# Exercise
Wherever the word "Empire" appears in a line of the data, that line should be copied.

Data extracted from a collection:
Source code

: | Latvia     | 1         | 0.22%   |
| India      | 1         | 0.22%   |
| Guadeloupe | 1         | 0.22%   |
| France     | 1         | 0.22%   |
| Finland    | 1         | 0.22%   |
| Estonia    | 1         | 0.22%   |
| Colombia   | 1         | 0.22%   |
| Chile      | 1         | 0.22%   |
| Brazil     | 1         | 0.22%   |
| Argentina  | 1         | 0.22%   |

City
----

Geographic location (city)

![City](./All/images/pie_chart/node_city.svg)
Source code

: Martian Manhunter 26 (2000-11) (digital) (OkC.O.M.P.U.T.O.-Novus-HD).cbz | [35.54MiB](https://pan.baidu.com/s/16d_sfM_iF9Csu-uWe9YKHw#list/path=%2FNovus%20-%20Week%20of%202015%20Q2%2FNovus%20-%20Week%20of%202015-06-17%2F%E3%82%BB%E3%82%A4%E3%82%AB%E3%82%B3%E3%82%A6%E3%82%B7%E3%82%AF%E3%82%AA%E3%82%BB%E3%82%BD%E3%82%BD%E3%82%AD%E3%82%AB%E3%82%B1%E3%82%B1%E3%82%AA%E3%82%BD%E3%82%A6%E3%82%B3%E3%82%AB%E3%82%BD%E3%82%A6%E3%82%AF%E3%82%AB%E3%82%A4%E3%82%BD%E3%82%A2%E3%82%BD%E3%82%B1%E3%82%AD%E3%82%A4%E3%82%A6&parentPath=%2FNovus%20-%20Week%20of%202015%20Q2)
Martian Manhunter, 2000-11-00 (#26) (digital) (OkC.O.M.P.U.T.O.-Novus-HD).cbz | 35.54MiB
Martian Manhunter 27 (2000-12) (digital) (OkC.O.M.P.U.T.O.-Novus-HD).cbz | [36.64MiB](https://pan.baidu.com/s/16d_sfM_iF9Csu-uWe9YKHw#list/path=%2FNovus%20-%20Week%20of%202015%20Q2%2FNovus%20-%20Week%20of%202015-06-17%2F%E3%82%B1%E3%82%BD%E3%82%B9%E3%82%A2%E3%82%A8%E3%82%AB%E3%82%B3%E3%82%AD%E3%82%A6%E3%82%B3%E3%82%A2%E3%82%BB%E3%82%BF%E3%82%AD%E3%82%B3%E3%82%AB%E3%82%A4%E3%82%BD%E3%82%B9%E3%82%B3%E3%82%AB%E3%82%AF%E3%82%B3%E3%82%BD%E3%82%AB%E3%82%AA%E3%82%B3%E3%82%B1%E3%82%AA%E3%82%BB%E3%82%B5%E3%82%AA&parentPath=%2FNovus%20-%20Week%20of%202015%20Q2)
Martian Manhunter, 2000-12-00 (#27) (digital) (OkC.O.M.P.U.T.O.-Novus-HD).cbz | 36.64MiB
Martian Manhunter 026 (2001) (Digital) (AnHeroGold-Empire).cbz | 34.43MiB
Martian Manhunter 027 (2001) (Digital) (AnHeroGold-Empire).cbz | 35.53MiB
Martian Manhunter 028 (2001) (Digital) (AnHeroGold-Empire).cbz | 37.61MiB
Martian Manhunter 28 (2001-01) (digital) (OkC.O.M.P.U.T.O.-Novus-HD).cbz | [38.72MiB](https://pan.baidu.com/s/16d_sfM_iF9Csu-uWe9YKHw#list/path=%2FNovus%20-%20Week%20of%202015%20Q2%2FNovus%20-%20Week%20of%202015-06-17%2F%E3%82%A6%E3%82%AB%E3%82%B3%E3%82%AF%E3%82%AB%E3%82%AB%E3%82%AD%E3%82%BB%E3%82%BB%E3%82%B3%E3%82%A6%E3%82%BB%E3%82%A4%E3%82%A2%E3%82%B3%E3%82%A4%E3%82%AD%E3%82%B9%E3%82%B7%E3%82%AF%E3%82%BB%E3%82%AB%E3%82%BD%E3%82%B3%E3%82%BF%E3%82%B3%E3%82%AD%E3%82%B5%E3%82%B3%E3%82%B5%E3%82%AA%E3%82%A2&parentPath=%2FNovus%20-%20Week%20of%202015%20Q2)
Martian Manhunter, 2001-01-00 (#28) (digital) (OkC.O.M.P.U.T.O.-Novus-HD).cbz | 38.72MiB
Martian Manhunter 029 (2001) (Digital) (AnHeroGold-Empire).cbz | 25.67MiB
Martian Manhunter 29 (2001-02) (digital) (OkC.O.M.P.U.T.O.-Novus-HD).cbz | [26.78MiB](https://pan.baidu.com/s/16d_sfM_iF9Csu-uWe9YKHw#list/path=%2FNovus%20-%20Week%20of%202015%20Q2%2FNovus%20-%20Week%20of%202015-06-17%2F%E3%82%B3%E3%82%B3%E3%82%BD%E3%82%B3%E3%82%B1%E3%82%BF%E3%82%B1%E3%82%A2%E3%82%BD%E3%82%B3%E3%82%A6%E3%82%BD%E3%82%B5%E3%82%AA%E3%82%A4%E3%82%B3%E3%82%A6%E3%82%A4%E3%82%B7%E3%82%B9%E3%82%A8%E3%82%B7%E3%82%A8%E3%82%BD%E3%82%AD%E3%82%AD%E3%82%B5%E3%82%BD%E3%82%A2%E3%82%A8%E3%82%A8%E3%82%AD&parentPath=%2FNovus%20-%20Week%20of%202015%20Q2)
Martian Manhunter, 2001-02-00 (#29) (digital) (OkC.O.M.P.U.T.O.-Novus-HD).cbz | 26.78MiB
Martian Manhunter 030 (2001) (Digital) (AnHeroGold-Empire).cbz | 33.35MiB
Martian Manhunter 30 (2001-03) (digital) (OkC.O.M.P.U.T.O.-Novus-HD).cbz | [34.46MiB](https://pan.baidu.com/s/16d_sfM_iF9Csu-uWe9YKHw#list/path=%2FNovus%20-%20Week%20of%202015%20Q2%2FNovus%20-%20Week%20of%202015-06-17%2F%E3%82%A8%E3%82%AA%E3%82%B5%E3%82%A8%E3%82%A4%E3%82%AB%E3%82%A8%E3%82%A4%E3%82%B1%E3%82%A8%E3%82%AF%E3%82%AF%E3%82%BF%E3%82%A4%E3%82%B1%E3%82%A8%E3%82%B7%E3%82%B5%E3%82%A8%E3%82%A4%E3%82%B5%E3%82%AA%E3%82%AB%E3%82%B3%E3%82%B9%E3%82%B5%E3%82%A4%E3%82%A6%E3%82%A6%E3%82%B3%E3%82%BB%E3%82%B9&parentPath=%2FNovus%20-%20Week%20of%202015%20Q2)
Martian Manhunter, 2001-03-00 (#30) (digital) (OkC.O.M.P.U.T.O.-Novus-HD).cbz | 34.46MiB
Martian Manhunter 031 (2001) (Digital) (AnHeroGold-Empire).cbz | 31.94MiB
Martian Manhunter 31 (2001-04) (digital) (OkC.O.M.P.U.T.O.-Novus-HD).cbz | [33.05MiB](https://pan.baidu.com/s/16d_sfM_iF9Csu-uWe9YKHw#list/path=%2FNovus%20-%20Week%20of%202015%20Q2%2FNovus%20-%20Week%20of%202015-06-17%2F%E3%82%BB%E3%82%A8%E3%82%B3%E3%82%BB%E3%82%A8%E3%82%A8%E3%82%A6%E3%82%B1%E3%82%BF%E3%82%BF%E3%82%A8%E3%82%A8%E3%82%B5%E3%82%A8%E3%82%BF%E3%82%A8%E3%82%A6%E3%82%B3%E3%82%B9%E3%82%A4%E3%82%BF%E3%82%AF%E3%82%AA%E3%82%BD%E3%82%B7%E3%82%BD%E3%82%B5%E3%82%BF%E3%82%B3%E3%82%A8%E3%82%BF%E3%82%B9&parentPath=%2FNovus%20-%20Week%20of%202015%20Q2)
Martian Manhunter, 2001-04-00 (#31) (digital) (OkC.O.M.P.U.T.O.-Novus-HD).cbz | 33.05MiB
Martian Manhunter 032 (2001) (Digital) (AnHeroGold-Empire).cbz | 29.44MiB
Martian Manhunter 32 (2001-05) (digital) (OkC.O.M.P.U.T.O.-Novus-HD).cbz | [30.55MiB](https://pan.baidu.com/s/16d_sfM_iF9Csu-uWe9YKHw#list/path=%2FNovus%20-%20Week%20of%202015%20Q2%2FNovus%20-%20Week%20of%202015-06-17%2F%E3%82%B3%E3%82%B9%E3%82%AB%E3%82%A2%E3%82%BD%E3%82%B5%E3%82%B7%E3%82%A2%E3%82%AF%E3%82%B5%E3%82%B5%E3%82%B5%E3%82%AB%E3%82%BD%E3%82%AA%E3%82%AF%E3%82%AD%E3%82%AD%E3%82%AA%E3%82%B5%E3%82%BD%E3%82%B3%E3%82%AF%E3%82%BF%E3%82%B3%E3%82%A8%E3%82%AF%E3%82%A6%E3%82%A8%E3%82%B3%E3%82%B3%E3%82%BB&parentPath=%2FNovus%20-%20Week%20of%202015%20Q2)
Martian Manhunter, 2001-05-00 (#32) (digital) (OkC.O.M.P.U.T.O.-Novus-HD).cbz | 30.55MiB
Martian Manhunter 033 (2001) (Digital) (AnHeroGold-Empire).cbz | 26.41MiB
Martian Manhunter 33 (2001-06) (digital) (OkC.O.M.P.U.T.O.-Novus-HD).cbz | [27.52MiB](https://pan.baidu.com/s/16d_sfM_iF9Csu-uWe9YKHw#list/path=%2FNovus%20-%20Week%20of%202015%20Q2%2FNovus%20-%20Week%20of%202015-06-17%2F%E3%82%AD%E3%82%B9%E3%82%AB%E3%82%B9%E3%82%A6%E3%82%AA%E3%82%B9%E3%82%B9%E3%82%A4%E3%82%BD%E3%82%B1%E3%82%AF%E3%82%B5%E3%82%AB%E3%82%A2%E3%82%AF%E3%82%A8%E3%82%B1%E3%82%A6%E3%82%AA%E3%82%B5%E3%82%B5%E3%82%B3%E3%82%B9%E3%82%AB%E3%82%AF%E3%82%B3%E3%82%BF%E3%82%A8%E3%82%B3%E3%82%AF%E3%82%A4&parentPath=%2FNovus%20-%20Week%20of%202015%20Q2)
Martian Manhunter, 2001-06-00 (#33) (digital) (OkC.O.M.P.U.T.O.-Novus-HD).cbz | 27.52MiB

# Exercise answer
Martian Manhunter 026 (2001) (Digital) (AnHeroGold-Empire).cbz | 34.43MiB
Martian Manhunter 027 (2001) (Digital) (AnHeroGold-Empire).cbz | 35.53MiB
Martian Manhunter 028 (2001) (Digital) (AnHeroGold-Empire).cbz | 37.61MiB
Martian Manhunter 029 (2001) (Digital) (AnHeroGold-Empire).cbz | 25.67MiB
Martian Manhunter 030 (2001) (Digital) (AnHeroGold-Empire).cbz | 33.35MiB
Martian Manhunter 031 (2001) (Digital) (AnHeroGold-Empire).cbz | 31.94MiB
Martian Manhunter 032 (2001) (Digital) (AnHeroGold-Empire).cbz | 29.44MiB
Martian Manhunter 033 (2001) (Digital) (AnHeroGold-Empire).cbz | 26.41MiB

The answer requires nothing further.